Principal Karen Cordell of Dogwood Elementary School has seen similar benefits. "If used properly, it helps keep kids focused; it keeps up a consistent volume," Cordell tells Education World. "Some kids have asked teachers who were not using it to turn it on."

Some glitches, though, are inevitable. "We've had some embarrassing moments," Ellis says. "Sometimes teachers forget to turn off the microphones in the hallway or in the bathroom."

Leigh Anne Mayo, a Sparks first-grade teacher and sound-system enthusiast, says she has trained herself to monitor her "Britney Spears-type" microphone. "I've made it a habit; as soon as I cross the classroom threshold [into the hallway], I hit the off button," Mayo tells Education World.


Both Ellis and Cordell requested sound systems in their schools' construction plans. Sparks was rebuilt after a fire and reopened in 1998; Dogwood, a new school, opened in 1999.

A speech pathologist at Sparks suggested a sound system to Ellis. After doing some research, he made it one of his priorities for the new building. After observing the system at work at Sparks, Cordell requested one as well.

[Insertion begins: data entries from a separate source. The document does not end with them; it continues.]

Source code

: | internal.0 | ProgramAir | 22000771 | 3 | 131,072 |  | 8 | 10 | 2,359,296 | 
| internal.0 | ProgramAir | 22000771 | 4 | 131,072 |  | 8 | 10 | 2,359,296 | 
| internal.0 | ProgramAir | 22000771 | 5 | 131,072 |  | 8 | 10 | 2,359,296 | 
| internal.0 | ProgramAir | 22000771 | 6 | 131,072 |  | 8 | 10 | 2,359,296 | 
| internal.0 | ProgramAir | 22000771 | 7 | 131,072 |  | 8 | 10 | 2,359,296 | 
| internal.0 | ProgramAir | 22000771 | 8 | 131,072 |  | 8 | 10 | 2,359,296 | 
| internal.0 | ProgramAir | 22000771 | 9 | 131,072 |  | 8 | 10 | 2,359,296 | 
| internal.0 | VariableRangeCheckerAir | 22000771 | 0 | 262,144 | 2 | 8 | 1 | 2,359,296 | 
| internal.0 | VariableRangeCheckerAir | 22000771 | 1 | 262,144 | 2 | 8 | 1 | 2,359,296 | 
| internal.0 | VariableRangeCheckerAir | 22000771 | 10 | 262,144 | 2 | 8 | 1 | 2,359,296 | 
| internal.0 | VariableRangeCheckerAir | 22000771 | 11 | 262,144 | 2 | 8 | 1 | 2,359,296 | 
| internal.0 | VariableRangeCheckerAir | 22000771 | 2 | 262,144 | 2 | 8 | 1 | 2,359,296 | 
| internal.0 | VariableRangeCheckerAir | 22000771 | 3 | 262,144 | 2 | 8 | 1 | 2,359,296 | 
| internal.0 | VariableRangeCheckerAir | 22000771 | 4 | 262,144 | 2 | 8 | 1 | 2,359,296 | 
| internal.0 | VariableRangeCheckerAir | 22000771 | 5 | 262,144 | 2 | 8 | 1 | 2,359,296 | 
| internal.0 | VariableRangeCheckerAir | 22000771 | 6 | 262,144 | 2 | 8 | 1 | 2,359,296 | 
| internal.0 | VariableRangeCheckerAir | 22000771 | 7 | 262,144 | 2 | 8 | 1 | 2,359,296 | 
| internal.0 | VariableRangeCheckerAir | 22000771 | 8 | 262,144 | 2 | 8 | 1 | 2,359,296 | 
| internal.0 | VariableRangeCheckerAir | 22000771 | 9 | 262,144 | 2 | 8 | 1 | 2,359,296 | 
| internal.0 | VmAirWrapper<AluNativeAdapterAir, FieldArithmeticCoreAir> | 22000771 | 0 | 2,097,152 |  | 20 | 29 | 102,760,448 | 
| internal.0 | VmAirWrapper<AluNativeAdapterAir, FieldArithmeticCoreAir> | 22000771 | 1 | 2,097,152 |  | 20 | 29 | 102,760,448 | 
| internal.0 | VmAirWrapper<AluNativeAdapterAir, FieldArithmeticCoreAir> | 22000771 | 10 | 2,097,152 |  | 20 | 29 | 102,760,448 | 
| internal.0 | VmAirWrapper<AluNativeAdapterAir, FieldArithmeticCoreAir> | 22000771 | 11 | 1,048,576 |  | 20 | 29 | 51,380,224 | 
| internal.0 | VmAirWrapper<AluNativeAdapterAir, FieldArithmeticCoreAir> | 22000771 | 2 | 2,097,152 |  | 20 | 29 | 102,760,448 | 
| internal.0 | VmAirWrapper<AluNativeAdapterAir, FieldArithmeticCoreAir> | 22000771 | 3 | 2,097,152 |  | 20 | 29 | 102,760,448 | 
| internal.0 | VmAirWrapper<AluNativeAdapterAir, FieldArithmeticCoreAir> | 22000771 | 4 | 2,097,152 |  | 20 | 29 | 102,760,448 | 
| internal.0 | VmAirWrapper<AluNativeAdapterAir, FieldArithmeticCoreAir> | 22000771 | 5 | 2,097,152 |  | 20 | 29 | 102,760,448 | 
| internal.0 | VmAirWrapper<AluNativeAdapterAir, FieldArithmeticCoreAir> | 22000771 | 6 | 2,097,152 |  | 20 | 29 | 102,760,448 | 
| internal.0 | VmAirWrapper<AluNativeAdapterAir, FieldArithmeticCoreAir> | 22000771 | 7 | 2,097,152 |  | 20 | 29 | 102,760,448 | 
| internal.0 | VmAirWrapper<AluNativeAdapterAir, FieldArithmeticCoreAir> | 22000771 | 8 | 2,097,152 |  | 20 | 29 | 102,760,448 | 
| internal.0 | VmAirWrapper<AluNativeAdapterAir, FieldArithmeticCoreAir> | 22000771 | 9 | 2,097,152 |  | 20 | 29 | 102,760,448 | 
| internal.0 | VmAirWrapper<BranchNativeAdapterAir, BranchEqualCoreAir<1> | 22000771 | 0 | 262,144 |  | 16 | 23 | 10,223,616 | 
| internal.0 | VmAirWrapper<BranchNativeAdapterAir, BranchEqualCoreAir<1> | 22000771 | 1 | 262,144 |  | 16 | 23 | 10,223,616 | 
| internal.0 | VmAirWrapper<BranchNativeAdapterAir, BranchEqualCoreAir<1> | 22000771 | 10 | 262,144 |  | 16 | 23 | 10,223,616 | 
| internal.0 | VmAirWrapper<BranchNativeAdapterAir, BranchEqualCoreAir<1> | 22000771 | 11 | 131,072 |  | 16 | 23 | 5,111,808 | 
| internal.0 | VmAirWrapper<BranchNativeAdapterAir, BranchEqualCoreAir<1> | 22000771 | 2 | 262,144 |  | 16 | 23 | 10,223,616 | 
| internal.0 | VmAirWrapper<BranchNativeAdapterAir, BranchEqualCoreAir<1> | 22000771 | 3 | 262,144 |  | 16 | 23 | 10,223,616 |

Only the physical education teacher at Sparks does not use the system, Ellis says, and that's because the activity level makes it impractical. Teachers do turn off the microphones when they work with small groups or individual students. Students also use the microphones when giving class presentations.

"Teachers have gotten so used to it, they really depend on it," says Ellis. "They miss it if it's broken."


Mayo says that until she used a headset, she didn't know what she was missing. "When I turn it on, it's a signal [to students] to pay attention."

The sound system projects her voice over all the constant, low-level noise generated by the heating system, fish tank filter, and sounds seeping in from outside, Mayo says. "I feel there are a lot of things -- for example, noise from a lawn mower -- that adults can tune out, but kids can't always do that. This gets their attention and keeps their attention."

Not all teachers are comfortable using the microphones. Ellis requires Sparks teachers to use it; Dogwood principal Cordell leaves it up to the teachers. Many doubters have already changed their minds, though. According to Ellis, "Some people who were very reluctant now love it. I've created a monster."